▶ **Extrait fourni**:
:::

Droit d’auteur : le clip de campagne d’Eric Zemmour jugé contrefaisant

Le candidat à l’élection présidentielle avait utilisé des extraits de films pour illustrer son clip de campagne sans l’autorisation des titulaires de droits, qui dénonçaient des actes de contrefaçon. Le Tribunal judiciaire de Paris a rejeté les arguments relatifs à l’exception de courte citation et à la liberté d’expression invoqués en défense. 

Diffusion d’extraits de films dans un clip de campagne sans l’autorisation des titulaires de droit

Le 30 novembre 2021, Éric Zemmour a annoncé sa candidature à l’élection présidentielle en diffusant un clip de campagne diffusé sur les réseaux sociaux et sur ses sites Internet de campagne <zemmour2022.fr> et <lesamisdericzemmour.fr>.  

Ce clip comportait des extraits de quelques secondes de plusieurs films servant d’illustration au discours politique du candidat. Or, les titulaires de droits, dont font partie les sociétés d’exploitation cinématographique Gaumont et Europacorp, n’avaient pas consenti préalablement à la reproduction de leurs œuvres. 

Les ayants droit considéraient que l’intégration des extraits au clip de campagne portait atteinte à leurs droits patrimoniaux et moraux d’auteur. 

Après avoir adressé des mises en demeure infructueuses, les titulaires de droits ont assigné Éric Zemmour, son parti politique Reconquête et le réservataire du nom de domaine <lesamisdericzemmour.fr> à jour fixe devant le Tribunal judicaire de Paris. 

Cette procédure d’urgence visait notamment à obtenir la cessation de la diffusion du clip litigieux et l’indemnisation de leur préjudice en résultant. 

Pour se défendre d’avoir commis des actes de contrefaçon et porté atteinte au droit moral des auteurs, les défendeurs opposaient l’exception de courte citation et leur droit à la liberté d’exception. 

L’exception de courte citation écartée

L’exception dite « de courte citation » permet d’utiliser de courts extraits d’une œuvre divulguée, sans avoir à obtenir l’accord préalable de son auteur, sous réserve que deux conditions cumulatives soient remplies :

  • Le nom de l’auteur et la source de l’œuvre doivent être clairement indiqués ;
  • Ces courtes citations doivent être justifiées par le caractère critique, polémique, pédagogique, scientifique ou d’information de l’œuvre à laquelle elles sont incorporées[1].

En l’espèce, le Tribunal a jugé que l’exception de courte citation ne pouvait s’appliquer, car :

  • D’une part, les preuves apportées par les défendeurs ne permettaient pas de démontrer qu’ils citaient le nom des auteurs de l’œuvre. Les procès-verbaux de constat d’huissier produits en défense faisaient seulement apparaître les titres des films et les titulaires des chaînes YouTube dont les extraits étaient issus.

:::

▶ **Informations fournies**:
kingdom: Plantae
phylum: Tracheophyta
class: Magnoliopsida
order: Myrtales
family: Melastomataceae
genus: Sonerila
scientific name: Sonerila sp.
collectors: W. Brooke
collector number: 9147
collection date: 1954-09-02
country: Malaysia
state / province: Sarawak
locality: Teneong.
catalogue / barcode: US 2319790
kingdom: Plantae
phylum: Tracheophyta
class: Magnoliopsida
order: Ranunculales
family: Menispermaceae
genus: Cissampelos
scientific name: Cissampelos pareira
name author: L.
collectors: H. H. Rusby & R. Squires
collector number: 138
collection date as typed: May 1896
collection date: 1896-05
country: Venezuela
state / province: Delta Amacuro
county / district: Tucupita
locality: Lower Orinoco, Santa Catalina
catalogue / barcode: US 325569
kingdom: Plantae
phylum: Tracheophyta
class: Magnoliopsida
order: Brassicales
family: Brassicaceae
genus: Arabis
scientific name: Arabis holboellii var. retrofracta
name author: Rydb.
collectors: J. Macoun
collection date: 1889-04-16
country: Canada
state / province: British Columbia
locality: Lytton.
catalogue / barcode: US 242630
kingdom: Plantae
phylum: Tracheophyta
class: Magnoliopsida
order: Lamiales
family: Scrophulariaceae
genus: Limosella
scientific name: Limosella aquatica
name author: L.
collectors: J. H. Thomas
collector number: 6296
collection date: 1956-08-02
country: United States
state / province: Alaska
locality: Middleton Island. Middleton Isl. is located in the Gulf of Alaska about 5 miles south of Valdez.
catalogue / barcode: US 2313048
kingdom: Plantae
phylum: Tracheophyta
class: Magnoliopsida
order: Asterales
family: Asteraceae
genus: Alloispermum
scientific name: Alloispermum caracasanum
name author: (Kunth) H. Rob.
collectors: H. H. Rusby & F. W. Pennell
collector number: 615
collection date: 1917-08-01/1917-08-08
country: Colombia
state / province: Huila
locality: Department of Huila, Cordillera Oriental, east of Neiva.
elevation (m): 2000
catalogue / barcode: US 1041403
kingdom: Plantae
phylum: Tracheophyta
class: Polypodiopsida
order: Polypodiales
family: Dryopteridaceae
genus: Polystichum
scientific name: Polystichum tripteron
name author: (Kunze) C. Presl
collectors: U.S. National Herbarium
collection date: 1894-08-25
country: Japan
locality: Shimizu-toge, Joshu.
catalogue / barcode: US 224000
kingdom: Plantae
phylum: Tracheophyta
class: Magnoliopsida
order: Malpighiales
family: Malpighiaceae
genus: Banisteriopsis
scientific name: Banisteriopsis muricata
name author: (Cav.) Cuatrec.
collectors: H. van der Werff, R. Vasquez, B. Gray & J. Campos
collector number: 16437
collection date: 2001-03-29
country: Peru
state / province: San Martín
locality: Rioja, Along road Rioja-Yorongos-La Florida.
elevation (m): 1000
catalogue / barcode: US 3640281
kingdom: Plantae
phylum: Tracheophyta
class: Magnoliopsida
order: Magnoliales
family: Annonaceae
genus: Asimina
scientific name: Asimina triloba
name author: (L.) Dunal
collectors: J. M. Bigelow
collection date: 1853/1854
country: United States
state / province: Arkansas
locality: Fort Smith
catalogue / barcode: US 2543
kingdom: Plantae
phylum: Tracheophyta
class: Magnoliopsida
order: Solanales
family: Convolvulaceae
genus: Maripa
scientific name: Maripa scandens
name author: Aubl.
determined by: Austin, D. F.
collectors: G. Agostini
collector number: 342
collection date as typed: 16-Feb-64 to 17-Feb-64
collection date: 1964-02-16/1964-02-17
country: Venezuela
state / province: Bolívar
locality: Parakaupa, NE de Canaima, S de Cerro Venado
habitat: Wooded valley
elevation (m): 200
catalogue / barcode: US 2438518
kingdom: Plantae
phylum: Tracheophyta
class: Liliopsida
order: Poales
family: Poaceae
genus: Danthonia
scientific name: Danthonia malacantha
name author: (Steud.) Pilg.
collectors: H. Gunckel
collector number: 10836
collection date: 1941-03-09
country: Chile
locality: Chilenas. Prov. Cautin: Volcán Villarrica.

:::

▶ **Objectif de la tâche**: Donnez la suite du texte ci-dessus sur le clip de campagne d'Éric Zemmour jugé contrefaisant, en reprenant juste après sa dernière phrase.

▶ **Réponse attendue**:
  • D’autre part, les extraits litigieux en cause, bien que brefs, ne visaient pas un but exclusif d’information, comme le soutenaient les défendeurs, mais servaient de « simples illustrations en guise de fond visuel » au discours politique prononcé par le candidat. A ce titre, le Tribunal relève que, pour que l’utilisation des extraits litigieux puisse être qualifiée d’informative, l’information dispensée devrait être relative aux œuvres dont ces extraits provenaient. Or, cette information n’avait trait qu’à la candidature de Monsieur Zemmour à la présidence de la République.

Aucune des deux conditions exigées pour bénéficier de l’exception de courte citation n’était donc satisfaite.

Pas d’atteinte à la liberté d’expression

Les défendeurs soutenaient également que le fait de sanctionner l’association d’œuvres de fiction à un discours politique constituerait une atteinte disproportionnée à leur liberté d’expression.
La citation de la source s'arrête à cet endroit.